A devastated world after some apocalypse. There is a shortage of food so an egoistical butcher is feeding the inhabitants with human meat, mostly assistants in his butcher's shop. The new "assistant" who searches for a job is Louison who is rather thin. He meets strange tenants in his building: Aurora, who unsuccessfully tries to commit suicide; a father of two children; a man whose mother in law is killed by the butcher because she passed her age limit...In order to save Louison, Julie, the butcher's daughter, hires a secret group to save him from the building. The butcher throws a boomerang-knife at Louison, but it flies back killing him instead.

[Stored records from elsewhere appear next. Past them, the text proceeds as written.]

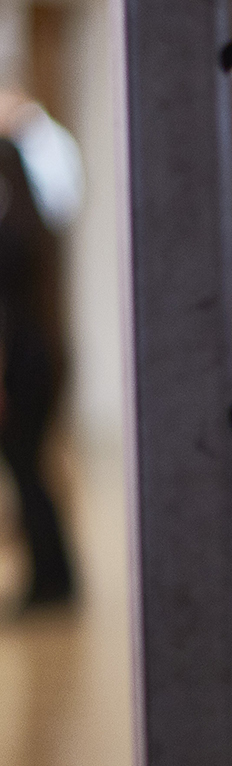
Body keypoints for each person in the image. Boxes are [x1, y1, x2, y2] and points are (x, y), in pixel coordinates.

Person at [0, 91, 79, 610]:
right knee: (32, 469)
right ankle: (52, 577)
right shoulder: (37, 228)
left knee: (28, 470)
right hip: (41, 361)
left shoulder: (10, 237)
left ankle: (51, 581)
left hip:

"Delicatessen" gained global cult status after it's premiere. Unjustifiably. Fans of the genius director Jean-Pierre Jeunet will conclude with shock that his smashing visual style is in this film - practically absent. Everything is shot with normal, conventional camera angles so the caricature story with a forced sense of humor works only moderately well. "Amelie" and "The City of Lost Children", Jeunet's later films, contained 4 times more visual style than here. Still, looking at other aspects of this feature length debut film, "Delicatessen" have enough virtues on their own to stand out from the usual French cinema, mostly thanks to their solid ideas: the protagonist Louison takes a cigarette and puts smoke into the a bubble of soap. The postman breaks the glass by spitting on a framed photo. And the Aurora part is a small jewel: she wants to be absolutely sure that she will commit suicide so she places a gun, a hanging rope, deadly pills with a glass of water and gas with a smudge mop...But just then it all comes out beautifully different, namely the gun hits the rope so she falls and accidentally extinguishes the fire with the spilled water. It was nominated for a BAFTA as best foreign language film.